BUYER BEWARE: Importance of Due Dilligence in Mergers & Acquisitions

BUYER BEWARE: Importance of Due Dilligence in Mergers & Acquisitions

Nicolas V. Dolce, JD

Tech giant, Microsoft, made headlines last week when they publicly announced their recent acquisition of the industry leading video game publishing company, Activision – the deal is set to be worth in excess of $67 billion. While from the outside that figure seems colossal, if you dig a little deeper, it actually may prove to be quite the bargain.

Activision is one of the most well-known video game publishing companies, primarily because of its development of the “Call of Duty” franchise. Recently, Activision has made headlines for other reasons: facing down a high-profile sexual harassment lawsuit brought by multiple former female employees. The deal in place between Microsoft and Activision is what is commonly referred to as a “stock deal”, meaning Microsoft will take on not only the majority ownership interest, but also Activision’s legal responsibilities as part of the acquisition.

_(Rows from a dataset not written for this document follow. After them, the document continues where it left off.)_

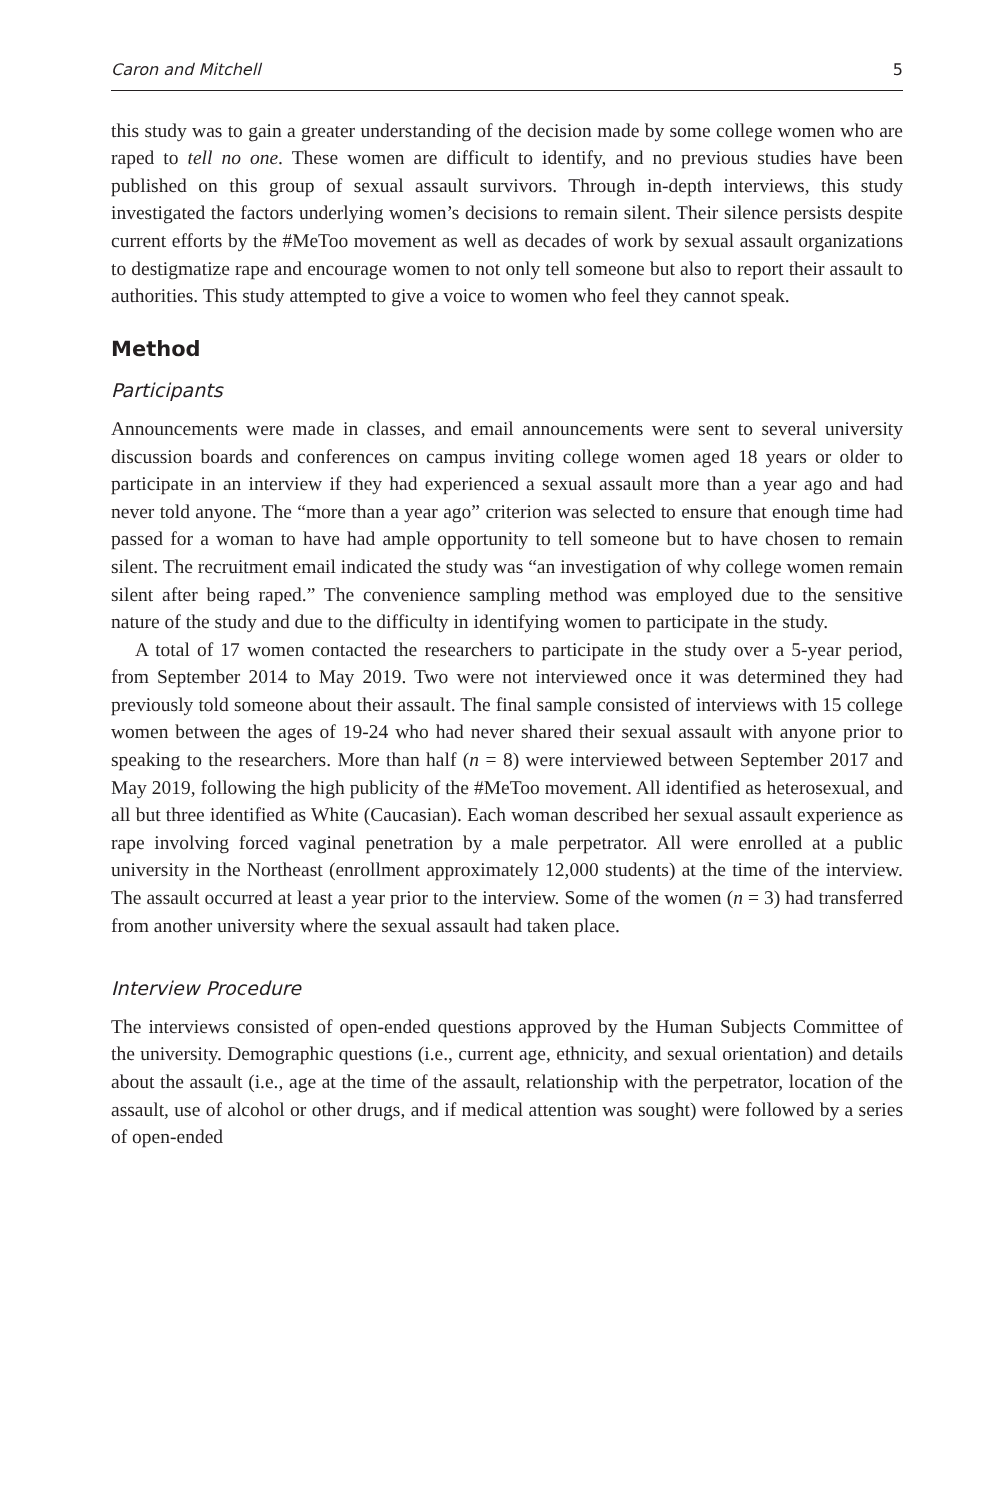Caron and Mitchell 5
this study was to gain a greater understanding of the decision made by some college women who are raped to tell no one. These women are difficult to identify, and no previous studies have been published on this group of sexual assault survivors. Through in-depth interviews, this study investigated the factors underlying women’s decisions to remain silent. Their silence persists despite current efforts by the #MeToo movement as well as decades of work by sexual assault organizations to destigmatize rape and encourage women to not only tell someone but also to report their assault to authorities. This study attempted to give a voice to women who feel they cannot speak.
Method
Participants
Announcements were made in classes, and email announcements were sent to several university discussion boards and conferences on campus inviting college women aged 18 years or older to participate in an interview if they had experienced a sexual assault more than a year ago and had never told anyone. The “more than a year ago” criterion was selected to ensure that enough time had passed for a woman to have had ample opportunity to tell someone but to have chosen to remain silent. The recruitment email indicated the study was “an investigation of why college women remain silent after being raped.” The convenience sampling method was employed due to the sensitive nature of the study and due to the difficulty in identifying women to participate in the study.
A total of 17 women contacted the researchers to participate in the study over a 5-year period, from September 2014 to May 2019. Two were not interviewed once it was determined they had previously told someone about their assault. The final sample consisted of interviews with 15 college women between the ages of 19-24 who had never shared their sexual assault with anyone prior to speaking to the researchers. More than half (n = 8) were interviewed between September 2017 and May 2019, following the high publicity of the #MeToo movement. All identified as heterosexual, and all but three identified as White (Caucasian). Each woman described her sexual assault experience as rape involving forced vaginal penetration by a male perpetrator. All were enrolled at a public university in the Northeast (enrollment approximately 12,000 students) at the time of the interview. The assault occurred at least a year prior to the interview. Some of the women (n = 3) had transferred from another university where the sexual assault had taken place.
Interview Procedure
The interviews consisted of open-ended questions approved by the Human Subjects Committee of the university. Demographic questions (i.e., current age, ethnicity, and sexual orientation) and details about the assault (i.e., age at the time of the assault, relationship with the perpetrator, location of the assault, use of alcohol or other drugs, and if medical attention was sought) were followed by a series of open-ended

In a recent Business Insider article examining the potential ramifications Microsoft faces by inheriting such legal troubles, author Katie Canales opines that the acquisition cost of the video game publisher is a rather conservative figure, stating “the $68.7 billion price tag may even reflect the costs associated with grappling with the legal woes.” Similar articles which have surveyed the acquisition state that Microsoft masterfully leveraged its position to get the best price possible – the tech giant is set to acquire a huge selection of intellectual property and game-development resources as we quickly approach the dawn of the virtual reality known as the “Metaverse”. For an industry powerhouse like Microsoft which generates $165+ billion in revenue annually, the cost associated with managing the lawsuit would be small potatoes. But the extent of the negative optics Microsoft potentially faces with the forthcoming lawsuit is yet to be determined, and only time will tell.

This is just one example which highlights the importance of due diligence necessary for businesses when considering the possibility of a merger or acquisition of another business, no matter the size or industry.